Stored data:
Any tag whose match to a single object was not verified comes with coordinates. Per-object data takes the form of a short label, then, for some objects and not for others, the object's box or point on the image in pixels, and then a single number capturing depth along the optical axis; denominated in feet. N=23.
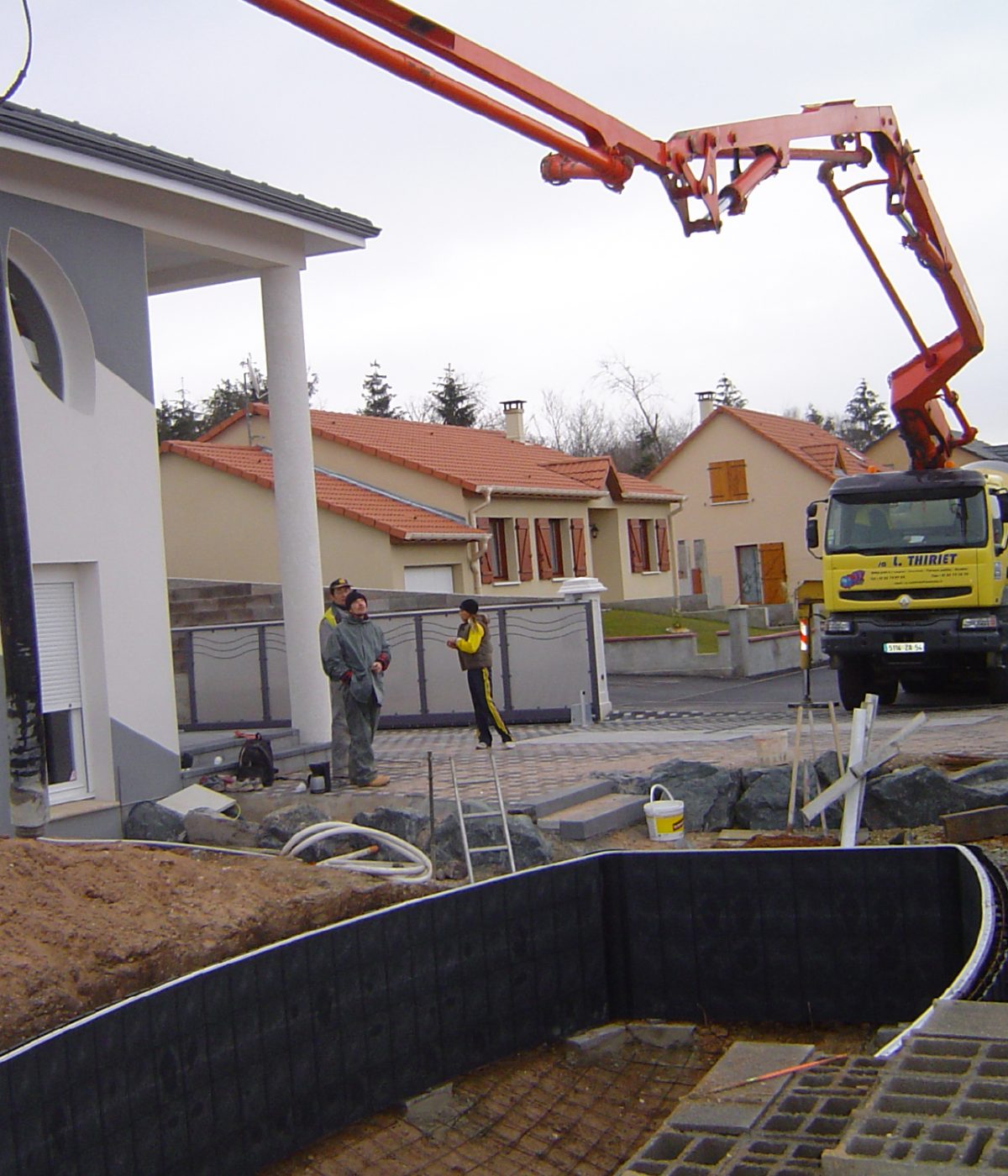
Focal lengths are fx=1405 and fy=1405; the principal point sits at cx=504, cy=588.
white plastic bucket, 34.19
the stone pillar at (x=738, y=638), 85.51
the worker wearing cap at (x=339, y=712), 42.50
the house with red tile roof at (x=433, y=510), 91.30
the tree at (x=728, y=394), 350.84
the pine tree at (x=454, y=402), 217.77
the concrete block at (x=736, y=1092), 17.87
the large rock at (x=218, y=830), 36.29
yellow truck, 57.77
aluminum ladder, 30.07
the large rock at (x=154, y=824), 38.24
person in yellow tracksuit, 48.84
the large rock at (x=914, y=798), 34.78
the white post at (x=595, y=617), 60.85
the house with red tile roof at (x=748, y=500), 150.30
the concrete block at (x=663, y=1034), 24.66
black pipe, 28.73
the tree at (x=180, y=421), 217.15
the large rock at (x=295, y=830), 33.04
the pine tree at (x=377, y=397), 254.53
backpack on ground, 43.60
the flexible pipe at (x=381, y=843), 29.76
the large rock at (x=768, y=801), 36.09
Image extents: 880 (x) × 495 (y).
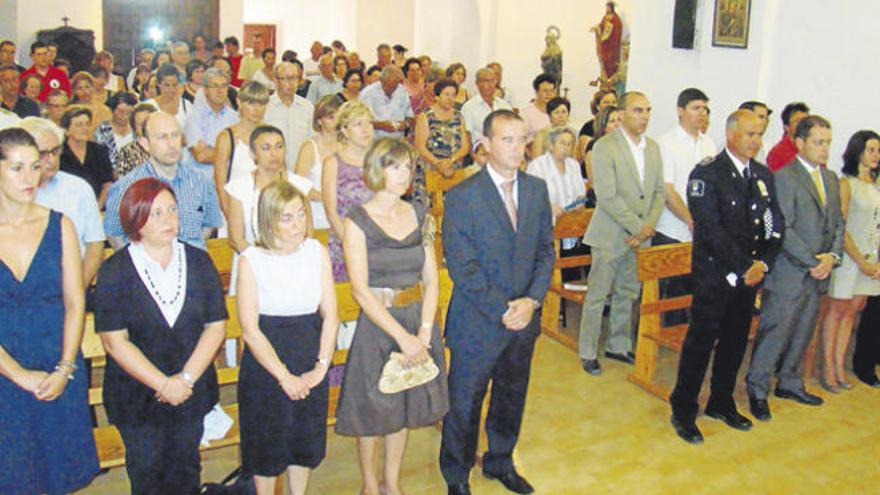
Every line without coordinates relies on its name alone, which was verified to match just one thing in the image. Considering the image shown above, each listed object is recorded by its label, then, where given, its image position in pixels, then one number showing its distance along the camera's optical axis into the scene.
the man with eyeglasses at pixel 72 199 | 3.79
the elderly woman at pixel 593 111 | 7.62
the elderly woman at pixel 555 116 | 7.01
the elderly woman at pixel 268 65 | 12.06
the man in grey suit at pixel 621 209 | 5.50
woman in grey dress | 3.57
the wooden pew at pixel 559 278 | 6.02
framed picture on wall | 7.18
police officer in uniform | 4.56
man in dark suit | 3.82
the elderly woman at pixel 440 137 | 7.27
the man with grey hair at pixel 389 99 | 9.09
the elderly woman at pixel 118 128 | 6.35
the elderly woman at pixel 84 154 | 5.33
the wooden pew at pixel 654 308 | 5.27
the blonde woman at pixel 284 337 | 3.38
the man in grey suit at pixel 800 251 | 5.02
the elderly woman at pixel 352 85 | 9.59
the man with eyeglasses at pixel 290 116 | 6.87
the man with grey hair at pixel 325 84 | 11.05
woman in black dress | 3.17
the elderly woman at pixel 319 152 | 5.19
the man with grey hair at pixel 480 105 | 8.24
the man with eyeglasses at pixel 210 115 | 6.32
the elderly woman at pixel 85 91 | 7.64
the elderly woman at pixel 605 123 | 6.62
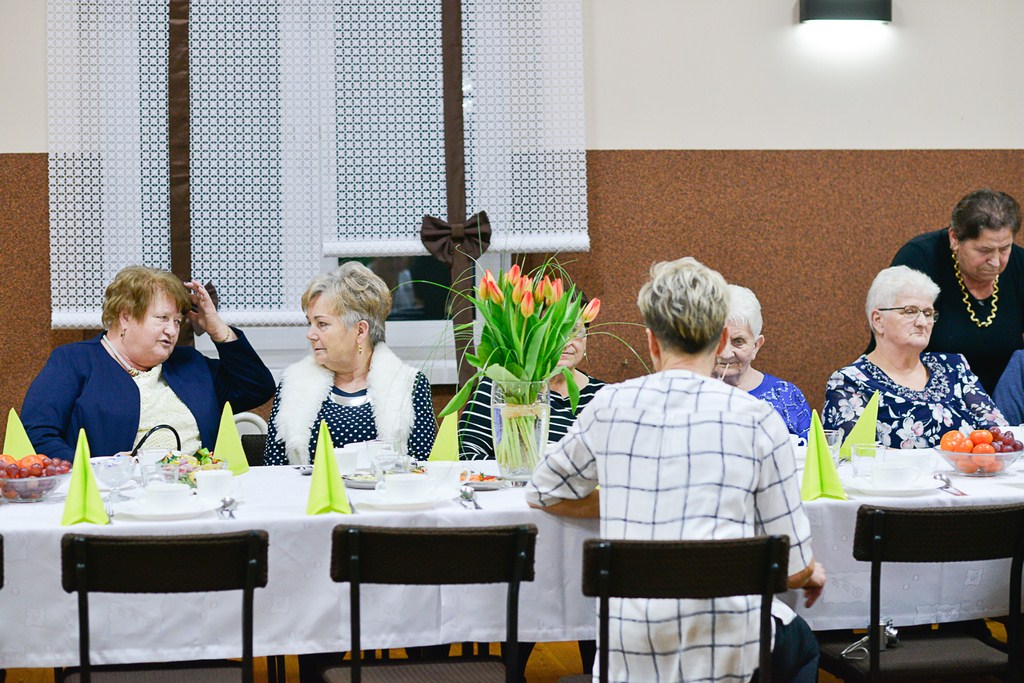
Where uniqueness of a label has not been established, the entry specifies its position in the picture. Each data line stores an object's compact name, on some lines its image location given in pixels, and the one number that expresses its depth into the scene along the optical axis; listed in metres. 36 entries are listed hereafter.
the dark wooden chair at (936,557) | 3.99
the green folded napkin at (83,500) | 4.26
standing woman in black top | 7.07
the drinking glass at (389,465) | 4.91
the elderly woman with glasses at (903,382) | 6.30
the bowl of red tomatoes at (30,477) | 4.52
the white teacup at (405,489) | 4.43
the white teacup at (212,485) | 4.52
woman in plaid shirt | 3.63
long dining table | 4.18
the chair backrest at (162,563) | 3.56
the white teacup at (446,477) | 4.70
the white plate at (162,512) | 4.28
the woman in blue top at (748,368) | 6.19
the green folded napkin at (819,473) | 4.60
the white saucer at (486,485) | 4.81
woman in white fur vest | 6.22
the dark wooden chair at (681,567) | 3.46
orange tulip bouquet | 4.86
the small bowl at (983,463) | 5.04
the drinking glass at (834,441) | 5.09
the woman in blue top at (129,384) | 6.19
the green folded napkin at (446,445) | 5.47
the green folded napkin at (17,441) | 5.26
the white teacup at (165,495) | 4.31
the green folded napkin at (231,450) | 5.31
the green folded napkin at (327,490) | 4.35
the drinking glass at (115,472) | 4.71
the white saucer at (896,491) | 4.66
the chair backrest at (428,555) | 3.66
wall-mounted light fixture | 8.19
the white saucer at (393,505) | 4.41
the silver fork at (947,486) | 4.70
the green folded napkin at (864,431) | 5.45
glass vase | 4.95
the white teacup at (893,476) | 4.70
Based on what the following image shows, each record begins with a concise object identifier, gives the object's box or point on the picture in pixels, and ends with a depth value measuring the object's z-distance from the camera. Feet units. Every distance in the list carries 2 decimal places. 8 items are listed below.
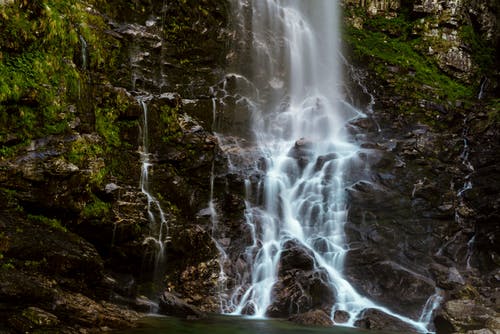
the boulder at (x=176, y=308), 37.81
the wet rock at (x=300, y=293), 41.60
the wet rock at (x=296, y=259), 44.70
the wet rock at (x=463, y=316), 35.76
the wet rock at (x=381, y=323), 38.14
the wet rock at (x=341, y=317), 39.37
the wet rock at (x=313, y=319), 37.99
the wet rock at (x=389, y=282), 42.14
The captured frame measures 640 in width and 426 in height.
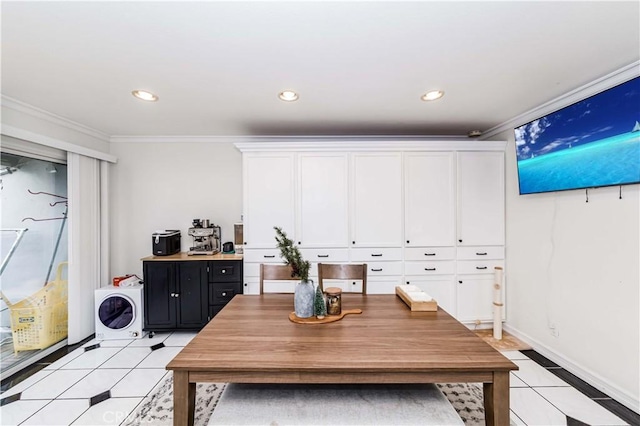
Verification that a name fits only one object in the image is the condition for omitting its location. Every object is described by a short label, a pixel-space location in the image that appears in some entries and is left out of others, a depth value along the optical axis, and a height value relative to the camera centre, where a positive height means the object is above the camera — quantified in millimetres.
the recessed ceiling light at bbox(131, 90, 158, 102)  2174 +1019
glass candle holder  1683 -551
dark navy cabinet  3047 -838
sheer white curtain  2865 -231
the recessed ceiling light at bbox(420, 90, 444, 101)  2203 +1012
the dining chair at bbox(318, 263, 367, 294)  2223 -467
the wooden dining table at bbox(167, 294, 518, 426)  1151 -639
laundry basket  2549 -993
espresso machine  3303 -244
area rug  1796 -1369
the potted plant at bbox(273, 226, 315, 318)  1639 -419
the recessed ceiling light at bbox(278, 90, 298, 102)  2184 +1013
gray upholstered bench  1184 -897
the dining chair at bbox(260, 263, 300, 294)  2225 -472
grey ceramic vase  1637 -519
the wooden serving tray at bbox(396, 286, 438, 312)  1713 -585
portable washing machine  2955 -1087
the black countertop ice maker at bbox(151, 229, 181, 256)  3145 -306
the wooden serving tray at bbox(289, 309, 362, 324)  1582 -623
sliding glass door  2451 -384
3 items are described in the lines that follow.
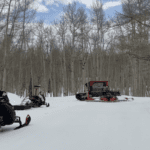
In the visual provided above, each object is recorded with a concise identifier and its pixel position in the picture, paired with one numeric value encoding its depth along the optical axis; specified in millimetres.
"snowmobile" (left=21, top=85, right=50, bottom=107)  10305
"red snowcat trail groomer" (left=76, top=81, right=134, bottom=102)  15726
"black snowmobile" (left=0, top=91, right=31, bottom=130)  4676
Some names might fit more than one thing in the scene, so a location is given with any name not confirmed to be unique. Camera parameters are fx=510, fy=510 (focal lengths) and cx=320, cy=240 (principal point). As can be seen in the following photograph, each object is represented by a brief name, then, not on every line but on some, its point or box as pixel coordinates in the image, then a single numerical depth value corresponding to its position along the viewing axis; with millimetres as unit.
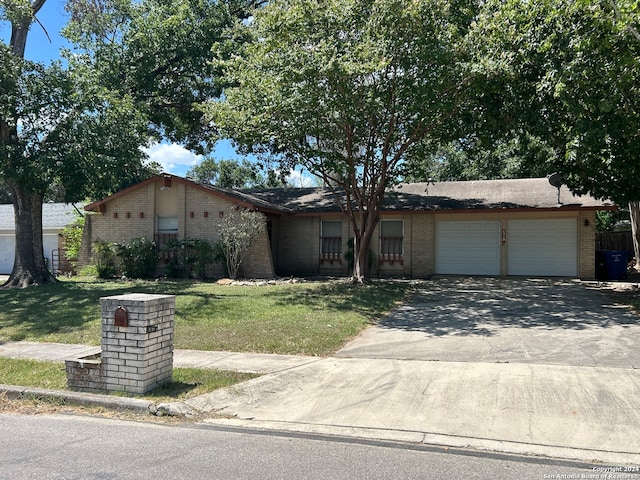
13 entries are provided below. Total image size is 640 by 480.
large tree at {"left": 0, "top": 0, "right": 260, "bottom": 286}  14664
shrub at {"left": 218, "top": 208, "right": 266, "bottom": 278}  17969
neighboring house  25625
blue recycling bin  19078
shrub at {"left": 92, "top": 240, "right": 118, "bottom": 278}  19969
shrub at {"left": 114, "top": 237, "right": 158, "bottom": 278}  19688
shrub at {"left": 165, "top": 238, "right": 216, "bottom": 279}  19109
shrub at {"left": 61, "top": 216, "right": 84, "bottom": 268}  23406
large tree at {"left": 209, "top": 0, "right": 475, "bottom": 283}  12008
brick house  19094
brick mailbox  6270
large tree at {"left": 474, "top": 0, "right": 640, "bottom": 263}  9547
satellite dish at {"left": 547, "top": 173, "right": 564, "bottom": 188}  18058
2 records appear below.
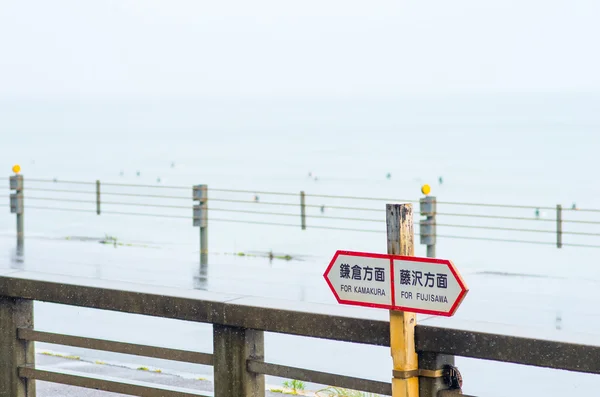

What to produce. The data above are to be repeated word for word, with any pictures left out.

Result of this exercise.
Any tag whose match to a single object was not verified comes with coordinates. Per-object data takes the form of a short label, then, for some objects and not for others, the object's box or point on the image in pixels, and then a single number capturing depth along the optical axis; denominated in feet. N=23.
Focal lengths are fx=1405 and fy=1405; the principal point sits at cx=504, cy=588.
white plastic bucket, 34.19
the stone pillar at (x=738, y=638), 85.51
the worker wearing cap at (x=339, y=712), 42.50
the house with red tile roof at (x=433, y=510), 91.30
the tree at (x=728, y=394), 350.84
the pine tree at (x=454, y=402), 217.77
the concrete block at (x=736, y=1092), 17.87
the large rock at (x=218, y=830), 36.29
yellow truck, 57.77
aluminum ladder, 30.07
the large rock at (x=154, y=824), 38.24
person in yellow tracksuit, 48.84
the large rock at (x=914, y=798), 34.78
the white post at (x=595, y=617), 60.85
the house with red tile roof at (x=748, y=500), 150.30
the concrete block at (x=663, y=1034), 24.66
black pipe, 28.73
the tree at (x=180, y=421), 217.15
the large rock at (x=295, y=830), 33.04
the pine tree at (x=377, y=397), 254.53
backpack on ground, 43.60
the flexible pipe at (x=381, y=843), 29.76
the large rock at (x=768, y=801), 36.09
Image extents: 880 (x) × 495 (y).
Every line without coordinates relies on its name alone, which was verified to match just one thing in the image. Considering the image shown above, each listed object is recorded by its label, then, where given, its image position in pixels, then one number showing its distance along the camera's optical axis into the scene.
the man with eyeglasses at pixel 72 199 | 3.79
the elderly woman at pixel 593 111 | 7.62
the elderly woman at pixel 555 116 | 7.01
the elderly woman at pixel 268 65 | 12.06
the man in grey suit at pixel 621 209 | 5.50
woman in grey dress | 3.57
the wooden pew at pixel 559 278 | 6.02
framed picture on wall | 7.18
police officer in uniform | 4.56
man in dark suit | 3.82
the elderly woman at pixel 440 137 | 7.27
the man with grey hair at pixel 389 99 | 9.09
the elderly woman at pixel 118 128 | 6.35
the elderly woman at pixel 84 154 | 5.33
the wooden pew at pixel 654 308 | 5.27
the blonde woman at pixel 284 337 | 3.38
the man in grey suit at pixel 800 251 | 5.02
the elderly woman at pixel 352 85 | 9.59
the man with eyeglasses at pixel 290 116 | 6.87
the man with grey hair at pixel 325 84 | 11.05
woman in black dress | 3.17
the elderly woman at pixel 319 152 | 5.19
the man with grey hair at pixel 480 105 | 8.24
the man with eyeglasses at pixel 210 115 | 6.32
the elderly woman at pixel 85 91 | 7.64
the elderly woman at pixel 605 123 | 6.62
Where uniqueness of a label has not been established, the entry specifies its position in the picture. Each data line stores an object's compact name, on some lines its image location given in pixels, and the one number that expresses its depth into the scene along the optical axis; listed in metres. 36 entries are listed hereafter.
the dark wooden chair at (936,557) | 3.99
the green folded napkin at (83,500) | 4.26
standing woman in black top | 7.07
the drinking glass at (389,465) | 4.91
the elderly woman with glasses at (903,382) | 6.30
the bowl of red tomatoes at (30,477) | 4.52
the white teacup at (405,489) | 4.43
the white teacup at (212,485) | 4.52
woman in plaid shirt | 3.63
long dining table | 4.18
the chair backrest at (162,563) | 3.56
the white teacup at (446,477) | 4.70
the white plate at (162,512) | 4.28
the woman in blue top at (748,368) | 6.19
the green folded napkin at (819,473) | 4.60
the white saucer at (486,485) | 4.81
woman in white fur vest | 6.22
the dark wooden chair at (681,567) | 3.46
orange tulip bouquet | 4.86
the small bowl at (983,463) | 5.04
the drinking glass at (834,441) | 5.09
the woman in blue top at (129,384) | 6.19
the green folded napkin at (446,445) | 5.47
the green folded napkin at (17,441) | 5.26
the white teacup at (165,495) | 4.31
the green folded napkin at (231,450) | 5.31
the green folded napkin at (327,490) | 4.35
the drinking glass at (115,472) | 4.71
the white saucer at (896,491) | 4.66
the chair backrest at (428,555) | 3.66
wall-mounted light fixture | 8.19
the white saucer at (393,505) | 4.41
the silver fork at (947,486) | 4.70
the green folded napkin at (864,431) | 5.45
glass vase | 4.95
the white teacup at (893,476) | 4.70
Based on what the following image shows, each record begins with a concise object identifier, gives the object's box or point on the picture in pixels, and ends with a depth value measuring the object's z-distance from the camera. Feet units. Every distance in the list carries 2 decimal places. 8 items are listed below.
the boulder at (x=176, y=308), 37.81
the wet rock at (x=300, y=293), 41.60
the wet rock at (x=296, y=259), 44.70
the wet rock at (x=463, y=316), 35.76
the wet rock at (x=381, y=323), 38.14
the wet rock at (x=341, y=317), 39.37
the wet rock at (x=313, y=319), 37.99
the wet rock at (x=389, y=282), 42.14
The captured frame measures 640 in width and 426 in height.
Verification that a name fits only one object in the image is the condition for omitting its location. Every object is described by a short label, a pixel-space location in the image that appears in some entries and is left out of others, a depth value along the optical axis, and a height value relative to the camera centre, where a positive height means the object is above the camera — quantified in millimetres.
the recessed ceiling light at bbox(131, 90, 158, 102)  2174 +1019
glass candle holder  1683 -551
dark navy cabinet  3047 -838
sheer white curtain  2865 -231
the recessed ceiling light at bbox(420, 90, 444, 101)  2203 +1012
the dining chair at bbox(318, 263, 367, 294)  2223 -467
the wooden dining table at bbox(167, 294, 518, 426)  1151 -639
laundry basket  2549 -993
espresso machine  3303 -244
area rug  1796 -1369
the potted plant at bbox(273, 226, 315, 318)  1639 -419
the recessed ceiling light at bbox(278, 90, 298, 102)  2184 +1013
gray upholstered bench  1184 -897
the dining chair at bbox(260, 263, 300, 294)  2225 -472
grey ceramic vase  1637 -519
the wooden serving tray at bbox(396, 286, 438, 312)  1713 -585
portable washing machine  2955 -1087
the black countertop ice maker at bbox(151, 229, 181, 256)  3145 -306
the wooden serving tray at bbox(289, 309, 362, 324)  1582 -623
sliding glass door  2451 -384
3 items are described in the lines that follow.
In the visual provided above, each object is recorded with a concise identifier and its pixel position in the picture, paired with one numeric value encoding its depth along the optical axis; specified in millimetres.
"snowmobile" (left=21, top=85, right=50, bottom=107)  10305
"red snowcat trail groomer" (left=76, top=81, right=134, bottom=102)  15726
"black snowmobile" (left=0, top=91, right=31, bottom=130)  4676
Some names might fit more than one thing in the scene, so a location is given with any name not confirmed to be unique. Camera parameters are fx=510, fy=510 (focal lengths) and cx=320, cy=240 (principal point). As can be seen in the following photograph, each object is represented by a brief name, then, not on every line but on some, its point or box as pixel coordinates in the image, then a single numerical depth value corresponding to its position along the viewing axis; with millimetres as unit.
13 entries are provided below. Total image size is 640 by 480.
large tree at {"left": 0, "top": 0, "right": 260, "bottom": 286}  14664
shrub at {"left": 218, "top": 208, "right": 266, "bottom": 278}  17969
neighboring house  25625
blue recycling bin  19078
shrub at {"left": 92, "top": 240, "right": 118, "bottom": 278}  19969
shrub at {"left": 114, "top": 237, "right": 158, "bottom": 278}  19688
shrub at {"left": 165, "top": 238, "right": 216, "bottom": 279}  19109
shrub at {"left": 61, "top": 216, "right": 84, "bottom": 268}  23406
large tree at {"left": 209, "top": 0, "right": 475, "bottom": 283}  12008
brick house  19094
brick mailbox  6270
large tree at {"left": 474, "top": 0, "right": 640, "bottom": 263}  9547
satellite dish at {"left": 547, "top": 173, "right": 564, "bottom": 188}  18058
2 records appear below.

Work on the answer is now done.